In April 2020, only a couple of months into the pandemic and after the valuation date of January 1st, the Cook County Assessor Kaegi, contrary to statutory authority, made a decision to issue “Covid19 adjustments” to all residential property owners and some commercial property owners in order to provide some assessment relief to Cook County property owners.  Illinois Governor J.B. Pritzker issued his stay-at-home Executive Order 2020-10 on March 21, 2020.  Kaegi’s action for single-family homeowners has meant assessment reductions of 7.5 percent in Lincoln Park, to as much as 12.3 percent in Franklin Park.  For property owners of two-flats to six-flats, Assessor Kaegi reduced assessments from 9.3% to 15.4%.

The basic answer to our clients and counsel as to the effect of these actions remains somewhat uncertain, but we are fairly certain that the tax bills will not be reduced by the same commensurate percentage as the downward adjustments to the assessments.

If homeowner’s assessments fall by the same percentage amount uniformly in relation to one another, as they have in most townships in Cook County, residential homeowners’ proportionate share of their obligation to paying the levied (budgeted) taxes in comparison to one another is not altered.  Thus, each property owner’s proportionate “piece of the pie” is no larger or smaller than their neighbors who received similar relief in a decreased assessment.

Basically, the township must levy (request) enough taxes to satisfy their taxing districts’ budgets (for schools, police, fire, park districts, libraries, pensions, etc.) which have been set prior to Assessor Kaegi’s Covid19 adjustments.  As a result, the Cook County Clerk’s Office will have to increase the local tax rates and set the County Equalization Factor as determined by the Department of Revenue to compensate for the overall decline in assessments.  In addition, tax rates may be raised even further to try to fill in the budgetary shortfalls caused by decreases in retail sales due to the Covid19 pandemic.

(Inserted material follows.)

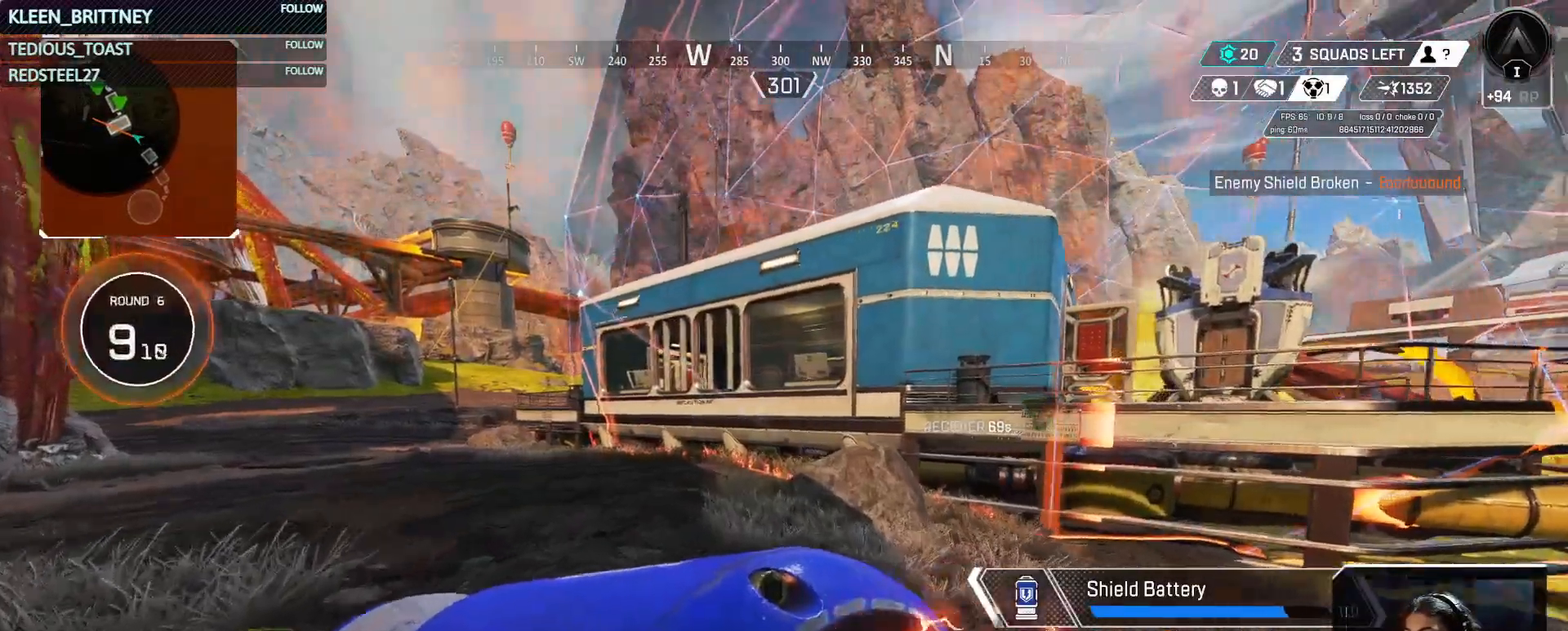
{"keys": ["a", "t", "w"], "events": []}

Contrary to the Assessor’s “knee-jerk” reaction to respond “politically” to the Covid-19 crises by reducing the market values of residential properties throughout Cook County, when the data comes out about the effects of the residential market subsequent to the Governor’s “stay-at-home” order issued at the end of March 2020, suburban home values have risen, not fallen as Kaegi had predicted.  Standard & Poor’s CoreLogic Case-Shiller reporting has concluded that an index of Chicago single-family home values increased 1.2 percent in August compared with the year-earlier period.  Assessor Kaegi’s office has stated publicly that with a scarcity of data in April that he based his adjustments largely on unemployment data from the most affected areas of Cook County.  The higher the unemployment rate, the higher the Assessor’s downward Covid19 adjustments.

What is more clear than the effects of Assessor Kaegi’s adjustments to homeowners and small apartment building owners is that the Assessor has undergone a grossly, over-reaching policy, contrary to the Assessor’s statutory authority, to grant relief which is not reflective of the current and appreciating residential market and will not, necessarily lead to lower overall property tax bills.